A gently inclined, long burrow might incur a lower energetic cost to construct depending on the degree of inclination and distance between the burrow entrance and terminus. Soil profiles have surface and subsurface horizons from top to bottom with distinct composition and firmness (e.g., Kraus, 1999; Brady and Weil, 2002). A gently inclined burrow would increase the probability of spending more time within a horizon with similar composition and firmness, whereas a vertical burrow would have a higher probability of passing more quickly through multiple horizons with different composition and firmness. If an inclined burrow passes from a surface horizon that is relatively loose and contains organics (i.e., A horizon) into a subsurface horizon (E, B, or C horizon) that is more cohesive and firmer, than a higher energetic cost might be incurred. The degree of energetic costs depends on the development and thickness of each horizon, which reflects overall soil formation.
The solution to conserve energy expenditure during construction would seem to be a zigzag or switchback pattern which could eventually ‘tighten’ into a helix. However, some marine organisms construct(ed) helical burrows in the horizontal direction (e.g., Dworschak and Rodrigues, 1997; Minter et al., 2008); the falling soil hypothesis is not a good fit as an explanation for helical burrows in these species. Similarly, some helical sections in the burrows of the shrimpCallianassa bouvier may be excavated in the upwards direction (Dworschak and Pervesler, 1988).

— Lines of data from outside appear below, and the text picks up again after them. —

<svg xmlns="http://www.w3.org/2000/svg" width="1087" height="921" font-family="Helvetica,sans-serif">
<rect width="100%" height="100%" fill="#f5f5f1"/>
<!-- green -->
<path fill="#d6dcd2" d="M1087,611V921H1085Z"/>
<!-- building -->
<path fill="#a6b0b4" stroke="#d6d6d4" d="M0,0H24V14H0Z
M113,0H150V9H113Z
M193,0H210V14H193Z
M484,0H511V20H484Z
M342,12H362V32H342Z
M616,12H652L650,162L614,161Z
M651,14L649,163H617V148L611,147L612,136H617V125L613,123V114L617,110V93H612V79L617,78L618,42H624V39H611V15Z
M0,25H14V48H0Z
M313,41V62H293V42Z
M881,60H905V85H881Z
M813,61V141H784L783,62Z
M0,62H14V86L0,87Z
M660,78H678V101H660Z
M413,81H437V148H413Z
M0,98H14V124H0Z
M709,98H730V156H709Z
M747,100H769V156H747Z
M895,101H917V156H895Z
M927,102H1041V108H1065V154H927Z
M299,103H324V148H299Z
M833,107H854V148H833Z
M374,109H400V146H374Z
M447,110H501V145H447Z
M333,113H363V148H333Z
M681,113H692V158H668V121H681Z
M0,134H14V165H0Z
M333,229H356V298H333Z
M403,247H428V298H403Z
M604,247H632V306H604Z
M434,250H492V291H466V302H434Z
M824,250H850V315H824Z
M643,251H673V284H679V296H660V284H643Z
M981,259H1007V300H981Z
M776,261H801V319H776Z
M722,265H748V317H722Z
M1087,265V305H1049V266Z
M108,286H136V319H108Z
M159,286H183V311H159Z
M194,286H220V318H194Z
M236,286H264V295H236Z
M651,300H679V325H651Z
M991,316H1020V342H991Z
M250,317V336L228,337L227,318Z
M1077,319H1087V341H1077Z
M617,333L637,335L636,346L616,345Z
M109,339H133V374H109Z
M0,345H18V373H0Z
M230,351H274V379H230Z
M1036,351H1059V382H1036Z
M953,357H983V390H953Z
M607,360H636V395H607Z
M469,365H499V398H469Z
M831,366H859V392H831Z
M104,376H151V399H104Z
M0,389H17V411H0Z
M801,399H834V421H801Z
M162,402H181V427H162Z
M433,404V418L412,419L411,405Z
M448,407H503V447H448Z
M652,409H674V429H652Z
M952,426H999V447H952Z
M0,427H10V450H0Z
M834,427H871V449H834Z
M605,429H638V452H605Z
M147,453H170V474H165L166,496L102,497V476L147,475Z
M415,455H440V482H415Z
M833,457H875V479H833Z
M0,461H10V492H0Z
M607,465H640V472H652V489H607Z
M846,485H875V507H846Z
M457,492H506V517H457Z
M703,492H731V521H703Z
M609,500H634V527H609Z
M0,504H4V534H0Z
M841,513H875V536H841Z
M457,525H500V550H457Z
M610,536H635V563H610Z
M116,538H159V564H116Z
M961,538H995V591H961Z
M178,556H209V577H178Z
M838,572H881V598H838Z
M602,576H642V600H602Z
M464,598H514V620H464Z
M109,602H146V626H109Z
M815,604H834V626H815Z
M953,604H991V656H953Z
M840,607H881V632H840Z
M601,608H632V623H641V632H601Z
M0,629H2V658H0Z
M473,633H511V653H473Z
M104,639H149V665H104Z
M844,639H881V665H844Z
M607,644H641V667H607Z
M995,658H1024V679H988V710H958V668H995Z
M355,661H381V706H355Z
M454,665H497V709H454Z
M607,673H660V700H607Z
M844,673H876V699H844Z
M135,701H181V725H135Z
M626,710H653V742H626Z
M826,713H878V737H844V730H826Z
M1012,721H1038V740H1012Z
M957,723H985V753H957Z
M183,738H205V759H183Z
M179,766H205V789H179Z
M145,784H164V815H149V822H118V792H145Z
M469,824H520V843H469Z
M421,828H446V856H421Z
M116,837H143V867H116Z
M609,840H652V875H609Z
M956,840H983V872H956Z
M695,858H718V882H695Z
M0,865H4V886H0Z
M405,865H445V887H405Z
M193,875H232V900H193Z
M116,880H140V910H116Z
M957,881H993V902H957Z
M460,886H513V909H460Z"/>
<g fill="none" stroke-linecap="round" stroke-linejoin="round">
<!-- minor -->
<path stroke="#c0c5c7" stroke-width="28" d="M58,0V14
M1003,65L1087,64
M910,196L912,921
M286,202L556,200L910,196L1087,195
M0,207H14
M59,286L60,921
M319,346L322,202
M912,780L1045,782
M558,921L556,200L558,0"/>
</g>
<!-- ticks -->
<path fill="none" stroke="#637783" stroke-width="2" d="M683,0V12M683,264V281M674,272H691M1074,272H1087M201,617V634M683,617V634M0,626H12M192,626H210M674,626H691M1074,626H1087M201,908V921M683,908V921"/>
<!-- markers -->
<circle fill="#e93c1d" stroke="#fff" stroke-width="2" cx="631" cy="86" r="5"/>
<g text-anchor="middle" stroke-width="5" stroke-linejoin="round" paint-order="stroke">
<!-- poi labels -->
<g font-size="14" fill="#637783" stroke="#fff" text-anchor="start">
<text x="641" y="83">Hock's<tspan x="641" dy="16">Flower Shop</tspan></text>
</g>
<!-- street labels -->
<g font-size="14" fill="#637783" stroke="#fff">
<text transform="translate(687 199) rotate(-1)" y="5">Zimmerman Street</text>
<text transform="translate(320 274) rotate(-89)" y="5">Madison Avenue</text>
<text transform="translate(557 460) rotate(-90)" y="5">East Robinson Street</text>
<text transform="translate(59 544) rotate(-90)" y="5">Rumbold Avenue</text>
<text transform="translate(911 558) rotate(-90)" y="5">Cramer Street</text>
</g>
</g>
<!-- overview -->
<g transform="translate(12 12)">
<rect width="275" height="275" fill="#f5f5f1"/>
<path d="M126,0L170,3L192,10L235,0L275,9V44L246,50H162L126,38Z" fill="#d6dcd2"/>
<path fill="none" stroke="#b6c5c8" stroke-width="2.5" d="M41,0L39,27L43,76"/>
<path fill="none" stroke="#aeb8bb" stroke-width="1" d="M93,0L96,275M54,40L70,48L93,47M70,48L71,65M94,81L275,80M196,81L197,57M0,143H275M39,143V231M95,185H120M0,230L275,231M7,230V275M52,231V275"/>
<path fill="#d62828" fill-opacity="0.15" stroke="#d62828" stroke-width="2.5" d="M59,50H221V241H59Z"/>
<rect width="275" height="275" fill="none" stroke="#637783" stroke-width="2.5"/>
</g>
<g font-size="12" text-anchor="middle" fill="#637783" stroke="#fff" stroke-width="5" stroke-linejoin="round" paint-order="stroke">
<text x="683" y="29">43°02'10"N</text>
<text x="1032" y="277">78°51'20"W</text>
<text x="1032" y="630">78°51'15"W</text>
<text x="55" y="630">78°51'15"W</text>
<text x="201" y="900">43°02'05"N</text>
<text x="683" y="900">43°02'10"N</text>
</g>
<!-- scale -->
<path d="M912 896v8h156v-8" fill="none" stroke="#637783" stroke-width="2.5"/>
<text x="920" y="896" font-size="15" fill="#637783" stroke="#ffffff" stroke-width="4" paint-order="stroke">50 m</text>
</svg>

Some skinks construct a switchback style of burrow that mimics a spiral (Hembree and Hasiotis, 2006). These switchbacks come from the main part of the inclined burrow, which is flattened, elliptical in cross-section, and resembles an upside-down U or reniform-shape (Hasiotis et al., 2004; Hembree and Hasiotis, 2006). A possible function of this switchback structure, which is not visible from the surface of the soil, is to escape the burrow if a predator enters. Likewise, if the hidden switchback burrow opening is discovered, a potential predator might not be able to follow the tortuous path into the main part of the burrow.
Testing the falling soil hypothesis in monitor lizards could involve observing nesting females in a captive situation to determine how well mothers prevent soil from reaching the burrow terminus; alternatively, recreating a helix in the laboratory with a model lizard could shed insights into this ability, as would experiments with humans attempting to construct a helical burrow.